Stuck for a moral, a lot of reviewers pick up on Bemis’s own words on the subject: “That’s not fair,” he tells us. “That’s not fair at all.”

Life is not fair. The universe is not fair. But that’s a little bit pat, and I think it also misses the mark. I think to get the actual message, we have to set aside the bit about the unfairness of life as a given and focus on the rest of his words as the central theme about how life is unfair in this case.

“That’s not fair,” he says. “That’s not fair at all. There was time now… there was all the time I needed. That’s not fair.”

It’s not “not fair” that he broke his glasses. It’s not fair that he broke his glasses now, now that there was time. This is not a trivial distinction. The sentiment is referred to in the title of the episode, after all.

And that’s the lesson: time makes a mockery of us all.
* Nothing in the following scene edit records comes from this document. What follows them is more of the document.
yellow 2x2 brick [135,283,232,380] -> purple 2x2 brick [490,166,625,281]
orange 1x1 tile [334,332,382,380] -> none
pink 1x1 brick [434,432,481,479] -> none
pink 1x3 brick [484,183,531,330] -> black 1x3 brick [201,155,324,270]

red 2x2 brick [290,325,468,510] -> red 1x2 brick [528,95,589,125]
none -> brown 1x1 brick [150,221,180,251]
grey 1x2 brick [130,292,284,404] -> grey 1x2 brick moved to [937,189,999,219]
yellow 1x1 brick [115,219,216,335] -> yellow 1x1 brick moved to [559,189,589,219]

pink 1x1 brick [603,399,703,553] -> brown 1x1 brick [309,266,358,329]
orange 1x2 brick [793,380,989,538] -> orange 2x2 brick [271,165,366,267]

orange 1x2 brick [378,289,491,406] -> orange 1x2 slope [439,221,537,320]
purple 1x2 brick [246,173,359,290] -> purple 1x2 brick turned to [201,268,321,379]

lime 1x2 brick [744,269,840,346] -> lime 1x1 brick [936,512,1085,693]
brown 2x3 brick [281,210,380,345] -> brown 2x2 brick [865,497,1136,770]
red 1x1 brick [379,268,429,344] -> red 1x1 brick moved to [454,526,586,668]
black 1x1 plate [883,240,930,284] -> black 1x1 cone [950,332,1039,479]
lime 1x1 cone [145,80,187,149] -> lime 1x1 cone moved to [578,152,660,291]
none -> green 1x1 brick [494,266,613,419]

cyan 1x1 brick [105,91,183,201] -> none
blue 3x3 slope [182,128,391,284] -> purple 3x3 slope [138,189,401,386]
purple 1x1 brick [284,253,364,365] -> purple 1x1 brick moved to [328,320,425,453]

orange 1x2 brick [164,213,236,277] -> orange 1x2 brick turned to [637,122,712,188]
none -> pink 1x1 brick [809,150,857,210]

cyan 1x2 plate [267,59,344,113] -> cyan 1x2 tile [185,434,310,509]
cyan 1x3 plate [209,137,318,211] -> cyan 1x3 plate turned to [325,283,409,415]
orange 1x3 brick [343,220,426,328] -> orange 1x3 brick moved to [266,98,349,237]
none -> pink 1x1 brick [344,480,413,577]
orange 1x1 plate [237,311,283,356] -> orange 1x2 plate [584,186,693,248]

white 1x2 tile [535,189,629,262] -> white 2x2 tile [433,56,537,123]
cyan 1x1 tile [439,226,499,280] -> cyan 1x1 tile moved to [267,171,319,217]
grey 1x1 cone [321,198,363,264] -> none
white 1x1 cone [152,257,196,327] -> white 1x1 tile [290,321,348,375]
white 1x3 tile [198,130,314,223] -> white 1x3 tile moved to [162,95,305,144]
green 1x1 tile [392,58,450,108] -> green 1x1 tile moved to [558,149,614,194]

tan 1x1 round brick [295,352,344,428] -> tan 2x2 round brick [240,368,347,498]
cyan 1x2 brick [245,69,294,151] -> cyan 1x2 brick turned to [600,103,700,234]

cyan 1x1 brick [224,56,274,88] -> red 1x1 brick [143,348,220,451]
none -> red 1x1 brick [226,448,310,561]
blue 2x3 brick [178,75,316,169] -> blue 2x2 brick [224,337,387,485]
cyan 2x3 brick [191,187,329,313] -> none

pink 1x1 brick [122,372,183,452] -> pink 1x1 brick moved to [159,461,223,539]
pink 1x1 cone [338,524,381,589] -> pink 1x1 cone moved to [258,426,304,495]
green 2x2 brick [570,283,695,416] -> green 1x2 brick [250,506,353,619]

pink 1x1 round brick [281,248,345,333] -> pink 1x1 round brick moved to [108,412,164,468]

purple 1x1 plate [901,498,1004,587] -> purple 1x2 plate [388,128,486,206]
We know that nothing in this life can last forever—least of all this life—but we put things off for later. When? Later… y’know, when there will be more time for it. But the future by definition never holds more time for us, only less.

How much less?

We don’t know.

We never know.

And the thing of it is, even if we learn the lesson and take it to heart, we can’t avoid time’s trap. There are times when you have to make the gamble that the future will hold time enough, because even though you don’t know if it will or not, you know that the present doesn’t. No matter how many days you seize there will be plans that have to be put off and dreams that have to be deferred and processes that take time, no matter how slow and painful they may be.

All we really can do is weigh the time that we have, not knowing how much we have but knowing that it can’t be infinite, and make the best decisions we can about how to spend it.


When I wrote this, I was thinking about all the things in my life that I had put off or put on hold over what was basically the preceding decade, but especially the five years leading up to my move. That kind of thing is a hard habit to break. I’m posting this again because I felt the need to re-read it today, as a sort of motivational booster shot.

I was surprised to see that I wrote it in April of last year. In my head, I’d written this post in response to Dorian’s death in September, since was the time when I most acutely felt how much time had passed me by while I was basically marking time. But here I was, making that same observation almost half a year before.

Like I said: it’s a hard habit to break.